The second tenant is ‘education is experience.’ This gives students permission to meld work and play together.

“In higher education, it’s more work than play. But when I have students coming into the kitchen environment, it’s like a sandbox and you can just see them start to get very excited,” Belliveau said.

Though there can be some hesitation from both teachers and students to let go.

“Dewey says, ‘play is interested absorption in the activity at hand.’ As a teacher, sometimes if my students are having too much fun, I get suspicious, like obviously nothing good is happening here,” Heldke chuckled. “This invites me to say no, they are interestingly absorbed.
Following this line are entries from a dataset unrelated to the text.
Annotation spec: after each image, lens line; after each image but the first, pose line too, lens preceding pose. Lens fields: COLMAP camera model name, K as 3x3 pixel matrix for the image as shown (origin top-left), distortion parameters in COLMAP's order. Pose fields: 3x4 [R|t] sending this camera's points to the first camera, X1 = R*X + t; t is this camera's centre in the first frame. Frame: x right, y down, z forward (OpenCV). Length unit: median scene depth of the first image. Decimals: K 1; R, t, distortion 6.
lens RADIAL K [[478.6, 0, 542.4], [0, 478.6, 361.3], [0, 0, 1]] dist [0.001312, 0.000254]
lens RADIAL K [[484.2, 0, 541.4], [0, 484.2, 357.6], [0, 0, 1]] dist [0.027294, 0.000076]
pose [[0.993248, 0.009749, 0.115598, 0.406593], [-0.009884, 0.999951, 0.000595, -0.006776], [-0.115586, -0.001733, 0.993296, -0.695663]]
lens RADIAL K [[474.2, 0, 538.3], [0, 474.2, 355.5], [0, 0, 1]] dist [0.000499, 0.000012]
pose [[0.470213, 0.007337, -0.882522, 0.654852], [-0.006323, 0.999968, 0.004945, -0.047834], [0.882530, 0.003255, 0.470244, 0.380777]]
I need to attend to that and not be suspicious of it.”

No Cooking Skills or Kitchen Experience Required 

While you’ll need a few basic tools, like a knife and a cutting board, you don’t need a full kitchen or any culinary skills to take the course.

“We want you to use more of your senses to explore something. We have magnifying glasses to get specific and look at a saltine cracker to describe it like we’re outside doing nature observation. It’s the same techniques, but you’re using food,” Belliveau said.

That’s not to say that you won’t learn some cooking techniques. Belliveau is a trained chef and will teach you how to cut an onion, julienne style, and more.

“But the point is not so you become the best onion cutter, it’s so you pay attention to that activity of cutting an onion or making pie dough, or whatever the task is. It’s to start attending to that activity as a form of curiosity about your world,” Heldke said.

Belliveau says people will often wonder if the course is for them because they don’t cook.

“There is an aspect of coming into a kitchen if you don’t cook that is terribly uncomfortable, and we actually think that is a good thing,” Belliveau said. “This course is not learning to cook, it’s cooking to learn.”

The Sensory Experience Goes Virtual 

Currently, the course is offered virtually with exercises designed for a home space. The course brings in all five senses, no matter where you are.

Heldke often asks her fellow educators, ‘where do smell and taste come into your classes?’ The response is usually, they don’t.

“I’m baffled that we have these two senses that have no part in higher education at all,” Heldke said. “So, what this really does is it invites people to see this whole realm.”


Democracy in the Kitchen: John Dewey’s Education Through Cooking and Eating begins on July 6 and runs for four weeks virtually. Content is available on-demand when it best suits student schedules, with one live session the first week, as well as an opportunity to interact with classmates on a virtual discussion board.